“ao arrepio da lei
comecei ir ao cinema
ver faroeste sem idade pra entrarno meu nordeste
idade nunca foi problema
cidade pequena
todo mundo estava láe o bilheteiro
gostava da sala cheia
eu pagava meia
pra ver django se vingar”(ao arrepio da lei, de chico césar e zeca baleiro)
desde março, quando chico césar e zeca baleiro lançaram ao arrepio da lei, tenho escutado as músicas do álbum com frequência (recomendei aqui, inclusive). a que dá título ao disco – uma declaração de amor ao cinema – sempre me desperta memórias relacionadas à sétima arte. listei algumas nesta edição da newsletter.
luz, câmera, ação!
1.
o rei leão foi, provavelmente, o primeiro filme que vi no cinema. a sala não tinha o formato de estádio e, como eu era criança, tive que ficar no colo do meu pai para enxergar a tela sem a cabeça do espectador sentado à minha frente me atrapalhar. foi por uma circunstância ordinária, mas soa poético ter assistido a um filme sobre a relação entre pai e filho (e a morte de mufasa é uma das cenas mais devastadoras já feitas até hoje) tão pertinho do meu.
2.
na época em que vhs ainda era artigo de luxo, o jornal lido lá em casa lançou – para assinantes – uma caixa com animações clássicas. pagava-se a mais (e caríssimo) para receber. sorte que meus pais não mediam esforços em assuntos culturais. quando aquela caixa enorme chegou, eu mal pude acreditar. eram muitas fitas: branca de neve, a gata borralheira, aladdin e um monte de histórias das quais eu nunca tinha ouvido falar. meus olhinhos infantis certamente brilharam... até assistir ao primeiro vhs. não eram filmes da disney, e sim versões bem toscas das mesmas histórias. debutei em ser feito de trouxa; e as fitas foram parar em um canto esquecido do armário.
3.
não tinha idade para ver titanic no cinema. só fui assistir ao filme quando ele chegou às locadoras (naquela época, demorava uma eternidade para isso acontecer). a saga protagonizada por leonardo dicaprio e kate winslet era tão longa que foi dividida em duas fitas. e ninguém rebobinava a primeira.

▶ [Dados fornecidos]:
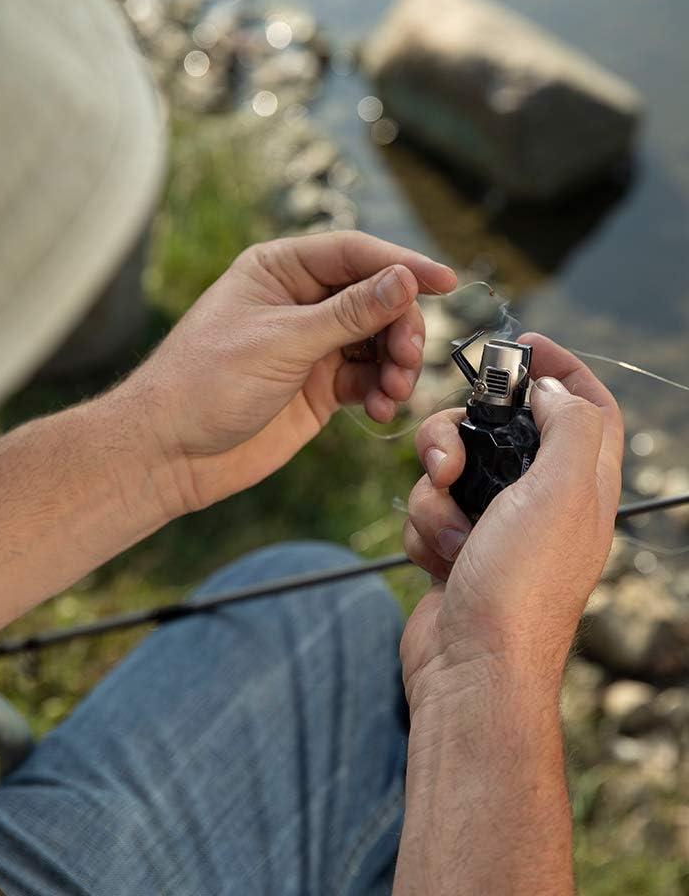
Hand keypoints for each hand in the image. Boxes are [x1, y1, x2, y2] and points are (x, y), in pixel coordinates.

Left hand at [120, 230, 456, 514]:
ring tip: (393, 392)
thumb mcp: (282, 341)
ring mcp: (310, 346)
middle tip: (405, 360)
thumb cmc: (206, 383)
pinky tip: (382, 410)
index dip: (402, 264)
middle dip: (399, 327)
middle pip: (375, 298)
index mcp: (278, 270)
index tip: (444, 282)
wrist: (171, 452)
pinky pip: (367, 379)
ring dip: (396, 364)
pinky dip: (382, 392)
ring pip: (377, 341)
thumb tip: (404, 279)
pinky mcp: (318, 387)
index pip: (354, 254)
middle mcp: (298, 302)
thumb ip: (348, 313)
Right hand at [400, 334, 623, 708]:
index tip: (523, 345)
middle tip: (446, 460)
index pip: (586, 405)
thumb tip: (549, 390)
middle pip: (497, 430)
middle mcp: (541, 501)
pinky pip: (427, 508)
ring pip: (449, 469)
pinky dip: (424, 528)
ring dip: (435, 496)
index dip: (561, 368)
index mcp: (581, 484)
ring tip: (451, 535)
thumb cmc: (519, 586)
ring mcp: (496, 525)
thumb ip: (567, 424)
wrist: (471, 666)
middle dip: (458, 437)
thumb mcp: (560, 491)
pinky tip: (438, 560)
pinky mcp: (456, 547)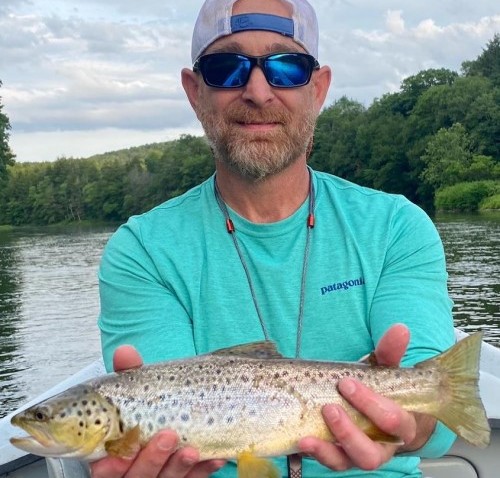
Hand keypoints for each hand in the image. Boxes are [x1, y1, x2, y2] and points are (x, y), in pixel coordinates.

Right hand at [90, 345, 225, 477]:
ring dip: (178, 467)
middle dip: (151, 460)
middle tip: (168, 436)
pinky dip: (203, 470)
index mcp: (113, 455)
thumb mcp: (136, 392)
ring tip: (192, 449)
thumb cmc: (146, 410)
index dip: (111, 467)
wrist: (173, 420)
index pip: (105, 470)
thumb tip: (124, 351)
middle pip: (136, 477)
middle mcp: (131, 472)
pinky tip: (215, 458)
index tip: (119, 454)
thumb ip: (129, 375)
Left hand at [297, 324, 435, 470]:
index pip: (393, 422)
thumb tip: (400, 329)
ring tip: (312, 431)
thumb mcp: (382, 369)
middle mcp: (381, 446)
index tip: (347, 382)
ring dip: (330, 447)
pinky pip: (329, 461)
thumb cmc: (377, 388)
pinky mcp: (339, 456)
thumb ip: (390, 351)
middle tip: (330, 406)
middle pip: (371, 452)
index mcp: (399, 425)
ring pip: (349, 461)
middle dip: (349, 431)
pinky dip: (316, 453)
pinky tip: (303, 440)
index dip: (371, 404)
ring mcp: (358, 454)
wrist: (370, 408)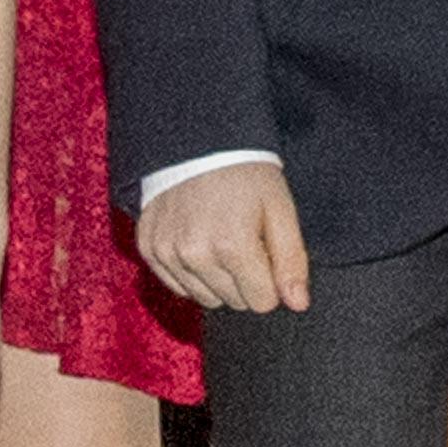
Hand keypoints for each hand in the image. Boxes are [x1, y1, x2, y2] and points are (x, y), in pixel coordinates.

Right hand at [133, 164, 311, 318]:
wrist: (196, 143)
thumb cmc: (245, 175)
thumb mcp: (280, 209)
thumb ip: (291, 260)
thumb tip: (298, 304)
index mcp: (232, 246)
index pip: (262, 302)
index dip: (270, 280)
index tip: (265, 252)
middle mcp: (195, 255)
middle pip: (234, 302)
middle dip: (246, 280)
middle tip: (244, 241)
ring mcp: (168, 253)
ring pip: (206, 298)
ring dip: (218, 279)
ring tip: (220, 240)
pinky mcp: (150, 249)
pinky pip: (178, 287)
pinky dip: (192, 273)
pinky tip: (199, 242)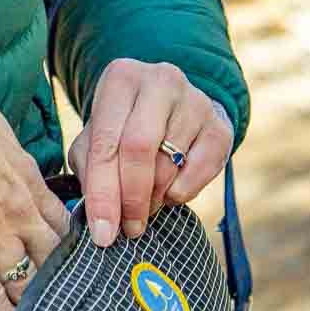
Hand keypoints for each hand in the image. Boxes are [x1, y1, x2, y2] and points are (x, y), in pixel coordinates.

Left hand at [67, 59, 232, 247]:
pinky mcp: (220, 125)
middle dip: (130, 198)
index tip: (101, 232)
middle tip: (127, 228)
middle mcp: (160, 80)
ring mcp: (194, 100)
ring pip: (169, 163)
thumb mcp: (97, 138)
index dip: (102, 193)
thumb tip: (99, 219)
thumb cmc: (124, 127)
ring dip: (154, 197)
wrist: (173, 109)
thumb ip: (89, 169)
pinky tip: (169, 192)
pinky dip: (182, 193)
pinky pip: (200, 171)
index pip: (105, 141)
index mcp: (121, 77)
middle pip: (139, 148)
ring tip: (144, 206)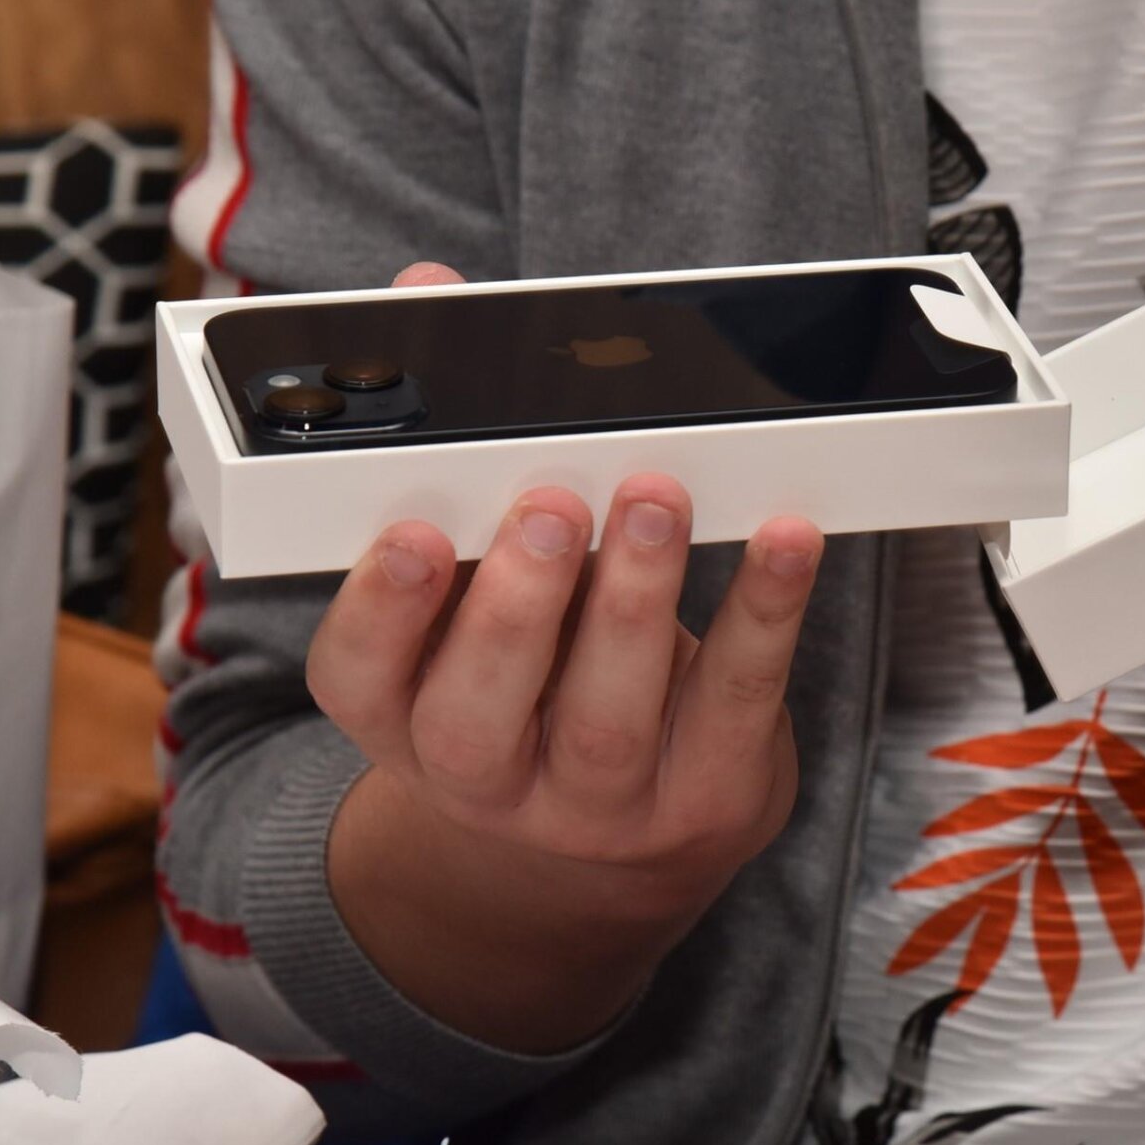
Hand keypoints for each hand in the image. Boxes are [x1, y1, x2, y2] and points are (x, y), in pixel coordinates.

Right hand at [309, 262, 821, 1050]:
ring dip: (636, 597)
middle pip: (478, 710)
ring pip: (606, 714)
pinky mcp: (707, 796)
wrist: (605, 848)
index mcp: (402, 716)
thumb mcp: (471, 580)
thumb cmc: (531, 666)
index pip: (361, 676)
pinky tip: (783, 537)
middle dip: (517, 602)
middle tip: (551, 504)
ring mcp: (598, 804)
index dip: (380, 610)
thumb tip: (426, 295)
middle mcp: (483, 775)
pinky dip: (766, 613)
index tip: (411, 535)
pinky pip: (738, 701)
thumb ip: (448, 442)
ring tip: (656, 497)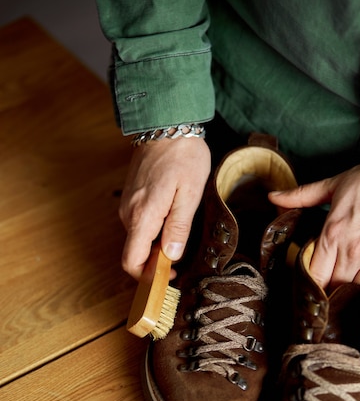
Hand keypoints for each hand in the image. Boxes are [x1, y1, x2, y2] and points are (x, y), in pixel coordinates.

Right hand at [119, 137, 210, 278]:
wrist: (165, 123)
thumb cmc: (183, 156)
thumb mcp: (190, 193)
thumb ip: (179, 226)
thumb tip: (171, 255)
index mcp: (143, 216)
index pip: (131, 261)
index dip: (147, 277)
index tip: (169, 277)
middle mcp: (129, 213)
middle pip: (135, 252)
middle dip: (155, 262)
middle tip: (182, 259)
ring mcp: (127, 205)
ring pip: (138, 239)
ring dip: (155, 246)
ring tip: (179, 236)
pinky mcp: (131, 197)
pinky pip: (138, 224)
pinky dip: (152, 231)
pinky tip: (170, 220)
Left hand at [269, 152, 359, 288]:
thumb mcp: (333, 185)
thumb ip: (301, 196)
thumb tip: (273, 197)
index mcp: (332, 234)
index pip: (315, 276)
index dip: (311, 284)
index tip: (311, 284)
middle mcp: (353, 251)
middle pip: (335, 287)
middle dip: (331, 286)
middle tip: (331, 283)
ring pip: (358, 290)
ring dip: (353, 287)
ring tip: (352, 278)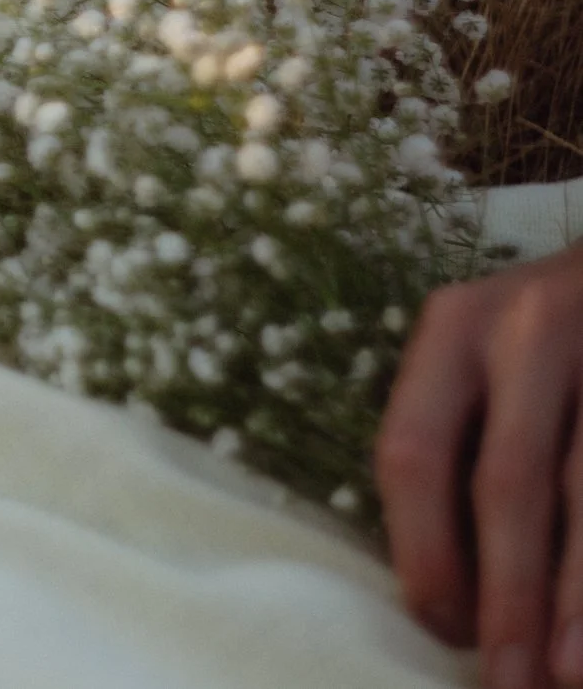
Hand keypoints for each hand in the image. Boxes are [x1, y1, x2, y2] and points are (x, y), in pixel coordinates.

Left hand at [379, 240, 582, 687]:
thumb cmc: (547, 337)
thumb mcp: (486, 360)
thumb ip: (459, 446)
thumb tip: (451, 597)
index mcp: (454, 328)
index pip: (414, 452)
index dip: (423, 553)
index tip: (443, 631)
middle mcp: (528, 327)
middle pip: (510, 482)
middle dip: (509, 595)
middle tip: (509, 680)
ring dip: (580, 594)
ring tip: (569, 672)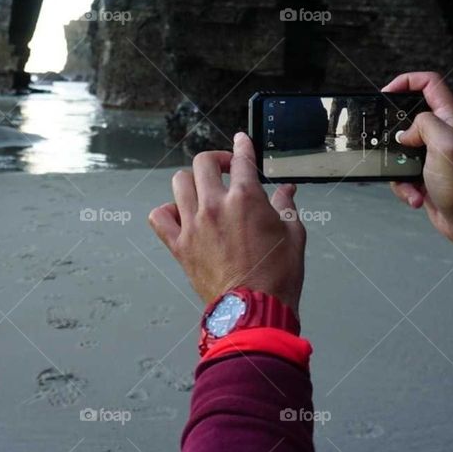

▶ [Tarefas a cumprir]:
**A.** No texto sobre memórias de cinema, qual filme é apontado como provavelmente o primeiro visto no cinema?
**B.** Traduza para o inglês esta frase do texto sobre memórias de cinema: "a saga protagonizada por leonardo dicaprio e kate winslet era tão longa que foi dividida em duas fitas."
**C.** Resuma em duas frases o texto sobre memórias de cinema.
Os registros constituem um material à parte, sem relação com o trecho do documento.

▶ [Respostas dos exercícios]:
**A.** O rei leão.

**B.** The saga starring Leonardo DiCaprio and Kate Winslet was so long that it was split into two tapes.

**C.** A canção "ao arrepio da lei", de Chico César e Zeca Baleiro, desperta memórias ligadas ao cinema, e o texto lista algumas delas. Entre essas memórias estão ver O Rei Leão no colo do pai, receber uma caixa de fitas VHS que trazia versões toscas de animações clássicas em vez dos filmes da Disney, e só assistir a Titanic quando ele chegou às locadoras, dividido em duas fitas.